- [PROBLEM] Would you write out, word for word, each line of the records below from the top through the one holding "(397, 369) = (608, 384): beige"?

- [Object state change records]
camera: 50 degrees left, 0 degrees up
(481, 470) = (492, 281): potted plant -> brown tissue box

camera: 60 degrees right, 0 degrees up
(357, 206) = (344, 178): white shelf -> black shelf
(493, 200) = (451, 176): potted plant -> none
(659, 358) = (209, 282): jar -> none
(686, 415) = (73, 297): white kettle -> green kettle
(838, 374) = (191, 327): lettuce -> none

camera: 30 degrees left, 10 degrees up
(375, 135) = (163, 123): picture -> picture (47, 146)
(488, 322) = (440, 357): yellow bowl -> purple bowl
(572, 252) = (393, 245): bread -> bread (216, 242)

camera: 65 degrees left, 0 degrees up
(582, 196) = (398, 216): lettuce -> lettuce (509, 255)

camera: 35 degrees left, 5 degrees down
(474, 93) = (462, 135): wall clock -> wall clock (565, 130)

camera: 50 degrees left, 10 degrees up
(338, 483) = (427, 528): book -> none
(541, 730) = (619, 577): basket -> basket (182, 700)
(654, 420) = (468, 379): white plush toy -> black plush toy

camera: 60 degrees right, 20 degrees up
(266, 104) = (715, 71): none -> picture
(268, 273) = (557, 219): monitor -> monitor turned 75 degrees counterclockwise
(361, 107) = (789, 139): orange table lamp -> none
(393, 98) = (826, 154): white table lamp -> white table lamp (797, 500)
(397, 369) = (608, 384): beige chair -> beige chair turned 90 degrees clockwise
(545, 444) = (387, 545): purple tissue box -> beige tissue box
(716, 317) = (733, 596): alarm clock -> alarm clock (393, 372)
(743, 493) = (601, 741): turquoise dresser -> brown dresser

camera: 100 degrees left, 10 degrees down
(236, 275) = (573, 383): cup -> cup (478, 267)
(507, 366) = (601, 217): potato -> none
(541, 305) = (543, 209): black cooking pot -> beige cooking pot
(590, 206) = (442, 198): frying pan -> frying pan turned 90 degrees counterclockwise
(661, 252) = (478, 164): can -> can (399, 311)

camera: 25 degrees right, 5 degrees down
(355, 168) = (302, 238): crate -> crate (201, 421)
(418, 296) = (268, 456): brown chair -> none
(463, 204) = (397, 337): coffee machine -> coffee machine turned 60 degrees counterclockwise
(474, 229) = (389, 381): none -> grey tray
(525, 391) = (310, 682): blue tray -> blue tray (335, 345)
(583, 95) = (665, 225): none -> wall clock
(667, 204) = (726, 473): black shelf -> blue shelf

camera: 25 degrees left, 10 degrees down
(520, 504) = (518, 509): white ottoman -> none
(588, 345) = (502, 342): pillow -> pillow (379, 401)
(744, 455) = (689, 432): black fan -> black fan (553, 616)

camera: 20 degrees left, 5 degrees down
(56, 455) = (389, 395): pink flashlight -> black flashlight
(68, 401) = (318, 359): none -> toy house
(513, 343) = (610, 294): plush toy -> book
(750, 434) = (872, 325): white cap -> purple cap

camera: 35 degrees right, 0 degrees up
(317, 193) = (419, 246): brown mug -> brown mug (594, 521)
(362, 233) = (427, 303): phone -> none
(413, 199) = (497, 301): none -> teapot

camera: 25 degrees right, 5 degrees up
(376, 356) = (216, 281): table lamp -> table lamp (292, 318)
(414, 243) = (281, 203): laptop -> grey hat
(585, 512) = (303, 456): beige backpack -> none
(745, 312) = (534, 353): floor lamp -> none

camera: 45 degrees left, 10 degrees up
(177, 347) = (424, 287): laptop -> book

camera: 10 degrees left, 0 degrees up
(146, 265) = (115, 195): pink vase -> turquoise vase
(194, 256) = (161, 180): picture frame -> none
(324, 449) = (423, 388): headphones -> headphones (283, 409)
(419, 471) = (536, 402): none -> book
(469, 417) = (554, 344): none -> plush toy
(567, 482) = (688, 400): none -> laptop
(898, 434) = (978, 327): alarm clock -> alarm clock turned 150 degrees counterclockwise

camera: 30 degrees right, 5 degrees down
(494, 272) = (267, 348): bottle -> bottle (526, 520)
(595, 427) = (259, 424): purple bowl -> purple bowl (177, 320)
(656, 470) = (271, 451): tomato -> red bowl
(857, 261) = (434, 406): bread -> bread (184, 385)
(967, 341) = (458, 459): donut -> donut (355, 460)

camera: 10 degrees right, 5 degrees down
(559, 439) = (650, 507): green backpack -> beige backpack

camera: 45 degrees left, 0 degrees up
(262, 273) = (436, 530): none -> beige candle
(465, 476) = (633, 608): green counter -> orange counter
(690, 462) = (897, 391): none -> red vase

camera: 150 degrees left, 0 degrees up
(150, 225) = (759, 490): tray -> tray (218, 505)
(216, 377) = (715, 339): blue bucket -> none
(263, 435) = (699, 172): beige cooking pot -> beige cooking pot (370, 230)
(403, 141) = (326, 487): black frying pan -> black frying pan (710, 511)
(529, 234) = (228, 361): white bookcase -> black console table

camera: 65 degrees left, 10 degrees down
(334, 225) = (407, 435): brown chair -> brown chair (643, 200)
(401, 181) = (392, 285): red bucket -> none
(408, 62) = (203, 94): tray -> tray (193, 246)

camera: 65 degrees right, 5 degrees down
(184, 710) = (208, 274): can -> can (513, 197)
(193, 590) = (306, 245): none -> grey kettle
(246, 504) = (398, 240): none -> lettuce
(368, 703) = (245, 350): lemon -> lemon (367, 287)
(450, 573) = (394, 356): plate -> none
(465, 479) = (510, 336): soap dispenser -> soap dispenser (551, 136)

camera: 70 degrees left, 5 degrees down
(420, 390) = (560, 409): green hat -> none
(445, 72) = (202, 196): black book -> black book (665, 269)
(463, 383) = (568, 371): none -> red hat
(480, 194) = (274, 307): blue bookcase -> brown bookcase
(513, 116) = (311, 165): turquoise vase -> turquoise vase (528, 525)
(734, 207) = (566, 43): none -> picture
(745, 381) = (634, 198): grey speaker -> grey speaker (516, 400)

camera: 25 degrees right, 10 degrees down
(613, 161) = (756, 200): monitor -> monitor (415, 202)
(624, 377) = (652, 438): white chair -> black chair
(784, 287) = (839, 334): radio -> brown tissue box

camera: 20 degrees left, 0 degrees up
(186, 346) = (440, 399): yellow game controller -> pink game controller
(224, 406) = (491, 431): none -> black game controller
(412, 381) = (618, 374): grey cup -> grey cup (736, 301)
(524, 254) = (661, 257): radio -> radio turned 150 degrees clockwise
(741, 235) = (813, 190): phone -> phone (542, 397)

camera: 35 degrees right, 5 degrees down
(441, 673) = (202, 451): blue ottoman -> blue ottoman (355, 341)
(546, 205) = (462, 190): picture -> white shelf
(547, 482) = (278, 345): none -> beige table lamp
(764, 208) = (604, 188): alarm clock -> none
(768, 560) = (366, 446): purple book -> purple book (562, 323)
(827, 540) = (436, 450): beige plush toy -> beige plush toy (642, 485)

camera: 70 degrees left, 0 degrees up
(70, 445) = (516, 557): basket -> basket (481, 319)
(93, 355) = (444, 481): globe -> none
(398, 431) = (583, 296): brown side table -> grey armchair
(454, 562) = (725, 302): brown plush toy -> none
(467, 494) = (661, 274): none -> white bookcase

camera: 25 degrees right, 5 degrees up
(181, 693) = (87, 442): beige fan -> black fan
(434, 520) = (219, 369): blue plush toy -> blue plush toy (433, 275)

- [THE ANSWER]
camera: 50 degrees left, 0 degrees up
(481, 470) = (492, 281): potted plant -> brown tissue box

camera: 60 degrees right, 0 degrees up
(357, 206) = (344, 178): white shelf -> black shelf
(493, 200) = (451, 176): potted plant -> none
(659, 358) = (209, 282): jar -> none
(686, 415) = (73, 297): white kettle -> green kettle
(838, 374) = (191, 327): lettuce -> none

camera: 30 degrees left, 10 degrees up
(375, 135) = (163, 123): picture -> picture (47, 146)
(488, 322) = (440, 357): yellow bowl -> purple bowl
(572, 252) = (393, 245): bread -> bread (216, 242)

camera: 65 degrees left, 0 degrees up
(582, 196) = (398, 216): lettuce -> lettuce (509, 255)

camera: 35 degrees left, 5 degrees down
(474, 93) = (462, 135): wall clock -> wall clock (565, 130)

camera: 50 degrees left, 10 degrees up
(338, 483) = (427, 528): book -> none
(541, 730) = (619, 577): basket -> basket (182, 700)
(654, 420) = (468, 379): white plush toy -> black plush toy

camera: 60 degrees right, 20 degrees up
(266, 104) = (715, 71): none -> picture
(268, 273) = (557, 219): monitor -> monitor turned 75 degrees counterclockwise
(361, 107) = (789, 139): orange table lamp -> none
(393, 98) = (826, 154): white table lamp -> white table lamp (797, 500)
(397, 369) = (608, 384): beige chair -> beige chair turned 90 degrees clockwise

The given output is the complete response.